Kane Williamson, who was left out on Saturday and is yet to make an appearance for Sunrisers Hyderabad this season, has declared that, after recovering from a niggle, he is fit and available for the next game. Williamson explained that his omission had a lot to do with the balance of the SRH side.
After a 735-run season in IPL 2018 where he skippered Sunrisers Hyderabad to the final, Kane Williamson’s 2019 season was reduced to just 9 appearances and he is, thus far, yet to play a single game in IPL 2020. An injury, skipper David Warner explained, was the reason behind Williamson’s omission in SRH’s first game versus RCB, and many thought the same might have been the reason behind the 30-year-old’s absence on Saturday, but speaking on the sidelines during the KKR clash, the Kiwi skipper’s revelations suggested otherwise.
In an interview with Danny Morrison on air where he indirectly seemed to express his dissent over being left out, Williamson said that his body was good and hinted that his omission in the second game was more tactical. The Kiwi skipper further declared that he was ‘fit, ready and available’ for SRH’s next encounter.
“Body is pretty fine. Yeah, obviously a small niggle early on but pretty fine at the moment. I’m available for the next match. Ready. I guess it’s always a balance between the players you pick and the areas you want to address and the surfaces you are presented with and the opposition, so there’s a lot (of thinking) that goes into making the decision,” Williamson said in an interview to the commentators on Saturday.

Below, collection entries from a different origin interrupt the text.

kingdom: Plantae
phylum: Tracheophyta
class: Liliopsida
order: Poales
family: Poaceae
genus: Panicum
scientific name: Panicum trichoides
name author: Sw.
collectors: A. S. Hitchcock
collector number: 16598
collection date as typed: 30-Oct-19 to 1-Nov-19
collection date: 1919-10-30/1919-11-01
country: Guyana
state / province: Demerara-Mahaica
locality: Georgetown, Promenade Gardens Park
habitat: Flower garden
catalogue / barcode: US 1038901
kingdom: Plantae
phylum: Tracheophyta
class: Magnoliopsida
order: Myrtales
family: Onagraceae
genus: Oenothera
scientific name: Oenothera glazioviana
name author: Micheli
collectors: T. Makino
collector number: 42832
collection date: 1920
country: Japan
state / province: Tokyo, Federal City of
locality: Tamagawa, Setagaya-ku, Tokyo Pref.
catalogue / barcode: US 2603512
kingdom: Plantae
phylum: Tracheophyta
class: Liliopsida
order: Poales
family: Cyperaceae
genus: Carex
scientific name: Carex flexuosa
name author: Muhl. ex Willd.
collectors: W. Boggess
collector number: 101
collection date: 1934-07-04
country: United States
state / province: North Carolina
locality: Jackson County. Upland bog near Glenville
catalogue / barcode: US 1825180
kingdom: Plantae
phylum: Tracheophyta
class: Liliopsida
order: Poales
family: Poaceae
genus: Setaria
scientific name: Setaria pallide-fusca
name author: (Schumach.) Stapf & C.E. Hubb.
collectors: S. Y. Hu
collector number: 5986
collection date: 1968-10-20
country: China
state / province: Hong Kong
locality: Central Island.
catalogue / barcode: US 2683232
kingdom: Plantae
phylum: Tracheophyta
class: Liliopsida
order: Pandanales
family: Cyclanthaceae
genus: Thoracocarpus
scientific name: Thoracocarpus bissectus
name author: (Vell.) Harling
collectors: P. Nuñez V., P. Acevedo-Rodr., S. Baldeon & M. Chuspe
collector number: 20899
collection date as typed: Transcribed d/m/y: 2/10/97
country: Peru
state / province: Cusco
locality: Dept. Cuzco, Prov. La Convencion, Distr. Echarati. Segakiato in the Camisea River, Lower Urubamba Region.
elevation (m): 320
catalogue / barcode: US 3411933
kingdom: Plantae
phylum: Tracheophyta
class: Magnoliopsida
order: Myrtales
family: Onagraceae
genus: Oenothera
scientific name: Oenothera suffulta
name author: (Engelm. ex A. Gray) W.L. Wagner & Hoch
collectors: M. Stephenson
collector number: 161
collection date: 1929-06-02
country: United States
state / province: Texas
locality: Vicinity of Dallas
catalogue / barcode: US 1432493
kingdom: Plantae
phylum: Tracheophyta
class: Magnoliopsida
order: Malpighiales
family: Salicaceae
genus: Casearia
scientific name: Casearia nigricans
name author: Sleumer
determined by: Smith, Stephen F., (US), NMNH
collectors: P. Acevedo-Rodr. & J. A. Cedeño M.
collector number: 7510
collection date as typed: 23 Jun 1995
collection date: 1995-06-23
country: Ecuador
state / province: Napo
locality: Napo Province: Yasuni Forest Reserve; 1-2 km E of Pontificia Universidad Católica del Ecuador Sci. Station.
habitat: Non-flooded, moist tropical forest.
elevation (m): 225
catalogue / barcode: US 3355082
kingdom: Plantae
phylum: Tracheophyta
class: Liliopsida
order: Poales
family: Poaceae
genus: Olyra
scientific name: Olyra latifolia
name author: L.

Morrison’s uncomfortable questions forced the other commentators to intervene and ask Williamson more ‘friendly’ questions and thus the 30-year-old was then asked about the pitches and conditions in the UAE. The former SRH skipper claimed that given the pitches will get older with time, it will be important for sides to adjust to the skiddy bounce. Adapting to conditions, the 30-year-old claimed, will be the key to success.
“Playing on just three grounds, we’ll see the wickets age throughout the competition, teams will have to adapt pretty quickly. And even on the same grounds, we’ve seen a mixture of scores. I think it’s adapting to the skiddy sort of low bounce. Every ground is different, but it’s great that we’re here and we’re able to get some cricket for all the fans out there,” explained the 30-year-old.
Sunrisers Hyderabad have boasted of a historically weak middle-order, but it has particularly come under the scanner since the start of last season, where there has been an unhealthy over-reliance on Warner and Bairstow. Contrary to popular opinion, Williamson expressed his sympathy for the middle-order batters who, according to the 30-year-old, have always have had minimal opportunities to get their eye in and express themselves owing to the openers batting out a bulk of the overs.
“Guys have their roles and they’re trying to play it as well as they can. Last year, Davey and Jonny batted at the top of the order up until the 15th or 16th over, so the roles then have to change for the players that come in and sometimes the contributions might be not as big and the opportunity isn’t there and sometimes they are.
“As we know in T20 cricket, that’s always the challenge, you come in after a wicket and adjust to the conditions and make a contribution as large as you can.”
SRH have a quick turnaround and will play the third game of their season against Delhi Capitals in Abu Dhabi on Tuesday.